◆ Task brief ◆
Show every line of the data below that contains the string "duplicate".

(Beginning of Records for this exercise)

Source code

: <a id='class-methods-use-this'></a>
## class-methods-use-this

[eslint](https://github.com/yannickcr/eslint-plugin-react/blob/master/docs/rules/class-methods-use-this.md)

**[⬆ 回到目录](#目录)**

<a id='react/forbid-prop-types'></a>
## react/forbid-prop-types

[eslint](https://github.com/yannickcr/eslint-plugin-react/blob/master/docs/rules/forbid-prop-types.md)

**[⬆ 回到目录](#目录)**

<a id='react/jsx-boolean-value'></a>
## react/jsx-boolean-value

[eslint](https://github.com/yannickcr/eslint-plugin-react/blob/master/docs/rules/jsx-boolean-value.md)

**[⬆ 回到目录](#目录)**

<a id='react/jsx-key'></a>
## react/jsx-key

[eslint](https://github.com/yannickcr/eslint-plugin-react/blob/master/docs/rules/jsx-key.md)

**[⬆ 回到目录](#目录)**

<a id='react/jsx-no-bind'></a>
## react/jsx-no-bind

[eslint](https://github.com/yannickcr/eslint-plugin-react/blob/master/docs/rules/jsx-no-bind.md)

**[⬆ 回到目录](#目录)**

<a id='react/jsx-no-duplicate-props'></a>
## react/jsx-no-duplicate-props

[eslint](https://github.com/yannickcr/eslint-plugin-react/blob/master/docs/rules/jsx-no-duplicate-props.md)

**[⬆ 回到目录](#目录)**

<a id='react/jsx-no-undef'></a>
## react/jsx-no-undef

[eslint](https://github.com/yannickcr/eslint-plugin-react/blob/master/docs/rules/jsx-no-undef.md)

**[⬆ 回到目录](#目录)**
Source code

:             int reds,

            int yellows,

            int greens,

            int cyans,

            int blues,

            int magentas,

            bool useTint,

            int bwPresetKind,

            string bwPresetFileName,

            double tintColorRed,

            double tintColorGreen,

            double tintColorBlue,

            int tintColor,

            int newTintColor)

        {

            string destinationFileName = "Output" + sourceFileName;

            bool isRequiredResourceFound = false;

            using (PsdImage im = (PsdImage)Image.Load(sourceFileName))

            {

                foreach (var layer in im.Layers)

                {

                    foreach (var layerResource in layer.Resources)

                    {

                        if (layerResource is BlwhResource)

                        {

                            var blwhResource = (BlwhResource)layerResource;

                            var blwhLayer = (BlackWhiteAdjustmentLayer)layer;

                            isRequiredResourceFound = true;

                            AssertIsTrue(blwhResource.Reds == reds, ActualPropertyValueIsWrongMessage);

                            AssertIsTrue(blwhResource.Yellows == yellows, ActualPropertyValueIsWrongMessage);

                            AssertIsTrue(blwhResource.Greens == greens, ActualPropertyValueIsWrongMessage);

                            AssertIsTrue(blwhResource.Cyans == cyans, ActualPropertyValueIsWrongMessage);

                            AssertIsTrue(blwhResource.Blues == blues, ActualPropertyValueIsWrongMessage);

(End of Records for this exercise)

◆ Response to this task ◆
<a id='react/jsx-no-duplicate-props'></a>
## react/jsx-no-duplicate-props
[eslint](https://github.com/yannickcr/eslint-plugin-react/blob/master/docs/rules/jsx-no-duplicate-props.md)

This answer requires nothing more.